Jim Lovell @JLCMPApollo8
And God made the firmament in the midst of the waters and divided the waters which were under the firmament and the waters which were above the firmament.
Jim Lovell @JLCMPApollo8
And God called the firmament ‘Heaven’. And the evening and the morning were the second day.
Frank Borman @CDRApollo8
And God said, “Let the might of the waters under Heaven be gathered together into one place, and let the dry land appear. And the dry land he called ‘Earth’, and the gathering together of the waters he called ‘seas’.
Frank Borman @CDRApollo8
And God saw that it was good.
Frank Borman @CDRApollo8
And from the crew of Apollo 8, we close with “Goodnight! Good luck! A Merry Christmas, and God bless all of you… all of you on the good Earth!”
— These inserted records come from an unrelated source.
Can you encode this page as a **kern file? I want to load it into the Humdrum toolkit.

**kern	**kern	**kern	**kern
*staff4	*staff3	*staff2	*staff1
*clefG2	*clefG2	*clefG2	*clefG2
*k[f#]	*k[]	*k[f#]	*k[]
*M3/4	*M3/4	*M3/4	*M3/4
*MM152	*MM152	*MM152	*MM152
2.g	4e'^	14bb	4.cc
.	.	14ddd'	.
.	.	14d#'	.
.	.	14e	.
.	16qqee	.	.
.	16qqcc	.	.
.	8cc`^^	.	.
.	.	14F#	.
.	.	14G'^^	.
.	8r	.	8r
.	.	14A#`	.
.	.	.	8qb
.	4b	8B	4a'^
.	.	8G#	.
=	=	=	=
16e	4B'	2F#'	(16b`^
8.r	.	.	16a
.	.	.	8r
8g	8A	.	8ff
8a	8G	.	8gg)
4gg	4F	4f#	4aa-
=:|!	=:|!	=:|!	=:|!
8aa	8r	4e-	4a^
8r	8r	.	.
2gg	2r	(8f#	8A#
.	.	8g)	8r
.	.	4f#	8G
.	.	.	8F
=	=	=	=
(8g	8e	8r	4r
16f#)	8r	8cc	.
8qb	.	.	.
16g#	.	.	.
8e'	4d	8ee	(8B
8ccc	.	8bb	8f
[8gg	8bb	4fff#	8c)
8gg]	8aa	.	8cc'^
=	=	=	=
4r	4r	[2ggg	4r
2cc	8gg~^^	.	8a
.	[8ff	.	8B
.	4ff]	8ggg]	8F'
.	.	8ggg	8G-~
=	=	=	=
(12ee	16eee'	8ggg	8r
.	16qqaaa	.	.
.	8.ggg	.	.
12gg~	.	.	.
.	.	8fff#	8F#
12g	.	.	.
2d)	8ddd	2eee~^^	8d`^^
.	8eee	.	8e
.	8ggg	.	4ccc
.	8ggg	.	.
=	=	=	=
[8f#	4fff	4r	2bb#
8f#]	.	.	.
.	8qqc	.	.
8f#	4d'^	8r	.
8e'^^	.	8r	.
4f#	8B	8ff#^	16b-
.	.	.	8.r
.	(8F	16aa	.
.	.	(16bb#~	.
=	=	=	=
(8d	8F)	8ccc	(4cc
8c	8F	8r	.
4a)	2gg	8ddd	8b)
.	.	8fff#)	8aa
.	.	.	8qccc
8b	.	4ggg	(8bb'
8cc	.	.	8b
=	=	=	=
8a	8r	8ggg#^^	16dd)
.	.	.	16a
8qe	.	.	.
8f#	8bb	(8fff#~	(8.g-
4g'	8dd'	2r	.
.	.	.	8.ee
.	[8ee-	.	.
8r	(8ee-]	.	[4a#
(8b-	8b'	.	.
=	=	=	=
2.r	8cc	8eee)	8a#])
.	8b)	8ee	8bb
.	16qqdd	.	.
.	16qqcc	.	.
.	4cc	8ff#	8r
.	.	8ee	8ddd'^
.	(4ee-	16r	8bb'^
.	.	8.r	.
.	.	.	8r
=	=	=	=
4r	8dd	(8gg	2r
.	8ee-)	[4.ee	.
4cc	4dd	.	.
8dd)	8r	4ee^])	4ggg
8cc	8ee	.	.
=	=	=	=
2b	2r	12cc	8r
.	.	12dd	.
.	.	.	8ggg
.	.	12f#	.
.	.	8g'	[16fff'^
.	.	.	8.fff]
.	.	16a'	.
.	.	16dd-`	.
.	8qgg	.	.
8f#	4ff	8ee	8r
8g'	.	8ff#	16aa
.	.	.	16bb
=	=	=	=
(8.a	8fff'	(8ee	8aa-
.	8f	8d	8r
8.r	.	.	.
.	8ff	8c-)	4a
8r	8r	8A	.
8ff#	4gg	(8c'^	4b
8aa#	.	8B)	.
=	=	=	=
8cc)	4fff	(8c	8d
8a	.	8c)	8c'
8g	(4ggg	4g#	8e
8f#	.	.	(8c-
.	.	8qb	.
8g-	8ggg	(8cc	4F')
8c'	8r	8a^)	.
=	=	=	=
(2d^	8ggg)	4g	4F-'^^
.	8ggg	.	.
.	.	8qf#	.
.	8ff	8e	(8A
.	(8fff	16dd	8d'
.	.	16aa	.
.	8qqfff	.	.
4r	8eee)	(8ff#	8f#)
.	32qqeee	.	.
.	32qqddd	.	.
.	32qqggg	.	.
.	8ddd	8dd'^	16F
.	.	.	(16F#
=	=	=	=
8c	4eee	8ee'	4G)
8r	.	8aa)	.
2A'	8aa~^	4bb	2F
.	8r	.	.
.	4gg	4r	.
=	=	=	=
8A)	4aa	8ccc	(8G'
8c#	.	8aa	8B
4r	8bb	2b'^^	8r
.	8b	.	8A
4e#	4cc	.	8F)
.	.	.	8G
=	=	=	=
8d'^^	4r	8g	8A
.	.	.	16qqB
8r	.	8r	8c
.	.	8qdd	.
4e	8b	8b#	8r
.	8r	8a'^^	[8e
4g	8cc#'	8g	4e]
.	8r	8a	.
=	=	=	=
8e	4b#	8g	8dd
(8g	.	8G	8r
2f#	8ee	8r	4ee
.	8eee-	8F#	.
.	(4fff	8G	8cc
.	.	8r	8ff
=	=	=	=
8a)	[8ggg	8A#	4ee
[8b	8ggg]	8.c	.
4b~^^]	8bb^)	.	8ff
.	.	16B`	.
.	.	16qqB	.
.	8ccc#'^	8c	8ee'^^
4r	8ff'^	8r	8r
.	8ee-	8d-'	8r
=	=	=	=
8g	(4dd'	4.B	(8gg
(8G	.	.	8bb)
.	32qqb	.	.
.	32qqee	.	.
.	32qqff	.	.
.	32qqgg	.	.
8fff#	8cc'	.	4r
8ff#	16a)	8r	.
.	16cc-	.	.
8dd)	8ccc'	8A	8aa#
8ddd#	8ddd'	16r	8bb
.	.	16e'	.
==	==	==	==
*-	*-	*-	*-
Earthrise over the lunar horizon
Walter Cronkite @WCCBSNews
Quite a moving and historic mome
nt we have just witnessed there as we heard first Bill Anders, then Jim Lovell and finally Frank Borman reading from the Book of Genesis.
Walter Cronkite @WCCBSNews
And then, the moving final words: “God bless all of you… all of you on the good Earth!”
Milton Windler @MWFlightApollo8
That was a geological and Biblical lesson from the Moon that I’m sure none of us will ever forget.
Walter Cronkite @WCCBSNews
The astronauts will now continue around the far side of the Moon as we view it from Earth. They will go around just one more time.
Walter Cronkite @WCCBSNews
Then, shortly after one o’clock this morning, they will fire the engine that will, if all goes well, return them to Earth… the good Earth.
Frank Borman @CDRApollo8
Okay, camera is OFF. How can you beat that? Jeez, we just went into the terminator and read out the Christmas message right in time! Perfect! Just hope they got all that back on Earth.